▸ Records to use
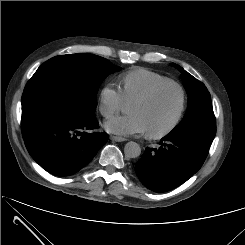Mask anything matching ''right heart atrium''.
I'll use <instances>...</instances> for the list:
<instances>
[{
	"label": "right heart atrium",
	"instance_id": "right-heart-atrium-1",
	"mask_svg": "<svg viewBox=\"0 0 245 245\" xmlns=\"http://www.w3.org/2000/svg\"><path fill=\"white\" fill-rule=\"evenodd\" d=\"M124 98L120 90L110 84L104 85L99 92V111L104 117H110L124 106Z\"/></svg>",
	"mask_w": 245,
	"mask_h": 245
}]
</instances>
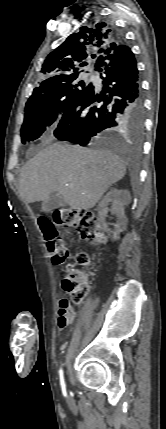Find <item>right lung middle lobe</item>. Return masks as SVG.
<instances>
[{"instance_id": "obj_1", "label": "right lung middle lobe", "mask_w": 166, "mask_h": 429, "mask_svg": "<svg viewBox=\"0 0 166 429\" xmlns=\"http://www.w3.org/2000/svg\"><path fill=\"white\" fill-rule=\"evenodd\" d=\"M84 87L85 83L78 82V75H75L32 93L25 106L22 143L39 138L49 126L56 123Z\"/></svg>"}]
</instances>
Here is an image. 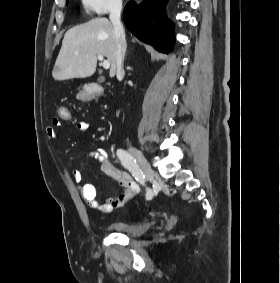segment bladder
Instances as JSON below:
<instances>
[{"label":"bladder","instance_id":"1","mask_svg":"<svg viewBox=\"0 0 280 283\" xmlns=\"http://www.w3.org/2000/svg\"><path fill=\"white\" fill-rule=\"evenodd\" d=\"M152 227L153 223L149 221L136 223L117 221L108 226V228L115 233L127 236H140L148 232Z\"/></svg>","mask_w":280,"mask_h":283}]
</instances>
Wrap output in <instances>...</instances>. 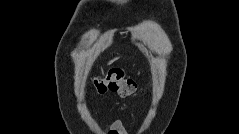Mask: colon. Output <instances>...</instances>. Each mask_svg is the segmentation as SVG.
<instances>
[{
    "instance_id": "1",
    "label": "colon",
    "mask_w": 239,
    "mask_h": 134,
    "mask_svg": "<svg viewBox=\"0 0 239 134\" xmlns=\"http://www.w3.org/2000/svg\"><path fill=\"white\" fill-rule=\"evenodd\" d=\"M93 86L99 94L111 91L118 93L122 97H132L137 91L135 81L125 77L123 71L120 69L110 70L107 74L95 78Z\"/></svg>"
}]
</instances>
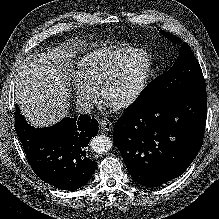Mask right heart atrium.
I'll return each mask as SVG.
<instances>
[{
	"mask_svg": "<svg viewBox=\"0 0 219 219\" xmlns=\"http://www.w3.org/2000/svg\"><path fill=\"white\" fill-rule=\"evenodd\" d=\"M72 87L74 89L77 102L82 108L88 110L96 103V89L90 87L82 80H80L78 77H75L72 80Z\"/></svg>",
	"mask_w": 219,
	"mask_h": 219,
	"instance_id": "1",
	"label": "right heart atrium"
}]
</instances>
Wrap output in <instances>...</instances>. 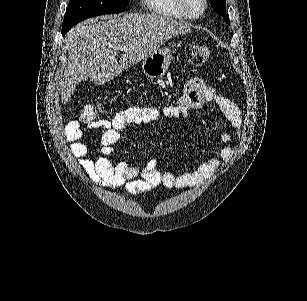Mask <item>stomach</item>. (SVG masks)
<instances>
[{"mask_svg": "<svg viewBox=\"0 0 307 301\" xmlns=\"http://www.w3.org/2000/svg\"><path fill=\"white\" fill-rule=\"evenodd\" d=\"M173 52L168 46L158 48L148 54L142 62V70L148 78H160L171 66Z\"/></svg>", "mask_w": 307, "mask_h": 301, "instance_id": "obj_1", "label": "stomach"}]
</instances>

==

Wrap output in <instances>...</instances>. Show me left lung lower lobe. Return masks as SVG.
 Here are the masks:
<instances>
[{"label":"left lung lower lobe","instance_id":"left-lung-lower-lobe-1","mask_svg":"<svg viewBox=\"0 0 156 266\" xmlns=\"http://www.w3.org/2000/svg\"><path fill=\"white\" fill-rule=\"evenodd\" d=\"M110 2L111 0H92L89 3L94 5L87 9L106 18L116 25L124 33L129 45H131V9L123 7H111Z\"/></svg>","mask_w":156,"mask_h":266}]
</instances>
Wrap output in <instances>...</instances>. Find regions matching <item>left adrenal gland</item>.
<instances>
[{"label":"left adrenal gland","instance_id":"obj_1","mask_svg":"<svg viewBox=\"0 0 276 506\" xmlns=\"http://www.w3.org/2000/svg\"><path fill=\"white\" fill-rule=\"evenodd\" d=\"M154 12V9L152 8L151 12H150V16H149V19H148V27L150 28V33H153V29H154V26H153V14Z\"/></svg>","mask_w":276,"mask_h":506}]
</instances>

▸ Short problem
Return every line of the records above that contains the string "left". Case counts.

▸ The solution
Wrap output in <instances>...</instances>. Show me left lung lower lobe. Return masks as SVG.
[{"label":"left lung lower lobe","instance_id":"left-lung-lower-lobe-1","mask_svg":"<svg viewBox=\"0 0 156 266\" xmlns=\"http://www.w3.org/2000/svg\"><path fill=\"white\" fill-rule=\"evenodd\" d=\"M110 2L111 0H92L89 3L94 5L87 9L106 18L116 25L124 33L129 45H131V9L123 7H111Z\"/></svg>","mask_w":156,"mask_h":266}]
Wrap output in <instances>...</instances>. Find regions matching <item>left adrenal gland</item>.
[{"label":"left adrenal gland","instance_id":"obj_1","mask_svg":"<svg viewBox=\"0 0 276 506\" xmlns=\"http://www.w3.org/2000/svg\"><path fill=\"white\" fill-rule=\"evenodd\" d=\"M154 12V9L152 8L151 12H150V16H149V19H148V27L150 28V33H153V29H154V26H153V14Z\"/></svg>","mask_w":276,"mask_h":506}]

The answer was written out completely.